Many Americans start on the path to home ownership thinking their first home needs to be a resale rather than a new home. Several will even focus on finding a ‘fixer upper’ – a term for an existing home that will require some work to make it comfortable and safe. The economic rationale is based on initial affordability and, although that needs to be part of the decision process, there is a bit more to the story that should be evaluated. None of what follows is intended to discourage someone from buying a resale home. If buying a home that needs work is what it takes to get you into a home of your own, then go for it. Home ownership is what is crucial. It is often the first step that Americans will take on the road to financial independence.

     Before jumping in with both feet on a resale, however, evaluate the next two to three years’ worth of expenses that will be incurred after you move in, including the leak in the roof that becomes more than an infrequent nuisance or the kitchen that needs updating with more spacious cabinets or a granite counter top. Taking an honest accounting of the costs that it will take to get the older home to the standard that you and your family will enjoy, coupled with the savings that can be reaped by buying a more energy efficient modern home, may persuade you that a new home is a better choice.

     We have spent this April celebrating the benefits of new homes – particularly the economic advantages to new home buyers. Those include; historic levels of energy efficiency, water conservation, warranties and state-of-the-art appliances, along with personalization features such as custom flooring and enhanced countertop options. Yet, probably the biggest single benefit of purchasing a state-of-the-art new home is its life expectancy.

     Approximately two hundred and fifty thousand separate parts and pieces are used in the construction of a newly built home, which was designed, reviewed, constructed and inspected by nearly one hundred separate professionals. Homes constructed today are the safest, most durable and environmentally friendly homes in history. 

     The National Association of Home Builders (NAHB) released a joint study with Bank of America entitled A Study of Life Expectancy of Home Components. As the title describes, the intent of report was to describe what modern homebuyers should expect regarding the durability of homes constructed today. For example; the study indicates that all types of modern insulation in today’s new home can be reasonably expected to last a lifetime if they are protected against punctures, moisture and ultraviolet rays.

     The concrete foundation and the natural hardwood surface installed on top of the foundation should literally last a hundred years, as will the marble, slate or granite countertops if properly maintained. Windows are the most exposed components of a new home so today’s window materials and designs can last decades when properly cared for.
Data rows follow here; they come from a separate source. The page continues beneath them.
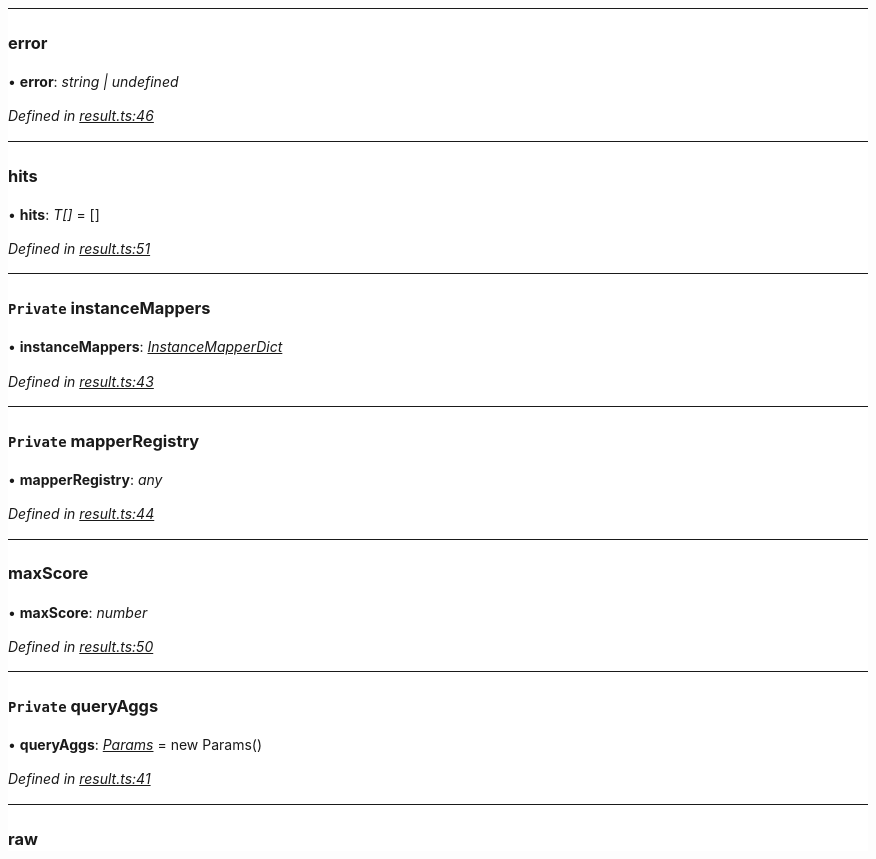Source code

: ___

###  error

• **error**: *string | undefined*

*Defined in [result.ts:46](https://github.com/kindritskyiMax/elasticmagic-js/blob/3a76a7e/src/result.ts#L46)*

___

###  hits

• **hits**: *T[]* =  []

*Defined in [result.ts:51](https://github.com/kindritskyiMax/elasticmagic-js/blob/3a76a7e/src/result.ts#L51)*

___

### `Private` instanceMappers

• **instanceMappers**: *[InstanceMapperDict](../modules/_result_.md#instancemapperdict)*

*Defined in [result.ts:43](https://github.com/kindritskyiMax/elasticmagic-js/blob/3a76a7e/src/result.ts#L43)*

___

### `Private` mapperRegistry

• **mapperRegistry**: *any*

*Defined in [result.ts:44](https://github.com/kindritskyiMax/elasticmagic-js/blob/3a76a7e/src/result.ts#L44)*

___

###  maxScore

• **maxScore**: *number*

*Defined in [result.ts:50](https://github.com/kindritskyiMax/elasticmagic-js/blob/3a76a7e/src/result.ts#L50)*

___

### `Private` queryAggs

• **queryAggs**: *[Params](_expression_.params.md)* =  new Params()

*Defined in [result.ts:41](https://github.com/kindritskyiMax/elasticmagic-js/blob/3a76a7e/src/result.ts#L41)*

___

###  raw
The study found that aluminum windows could be reasonably expected to last up to 20 years while wooden windows can last upwards of 30 years.

     While the life expectancy of a roof and exterior paint will depend on local weather conditions as well as appropriate maintenance, NAHB’s survey found that slate, copper and clay/concrete roofs could be expected to last more than half a century while a fresh coat of paint can last for more than 20 years on a home’s exterior.

     The materials used in modern construction create a tremendous benefit that is often overlooked when buying a home. Consider the long-term savings of a state-of-the-art new home and one can see how today investing in a new home in a new home community can be more economical in the long run than a ‘fixer upper’.

     Before making the decision on which home to buy, take 91 minutes, grab your remote control and cue up The Money Pit on Netflix. I’m not suggesting that this silly 80’s comedy is a documentary on fixer uppers, but at least it will help you maintain your sense of humor if things do go a little awry.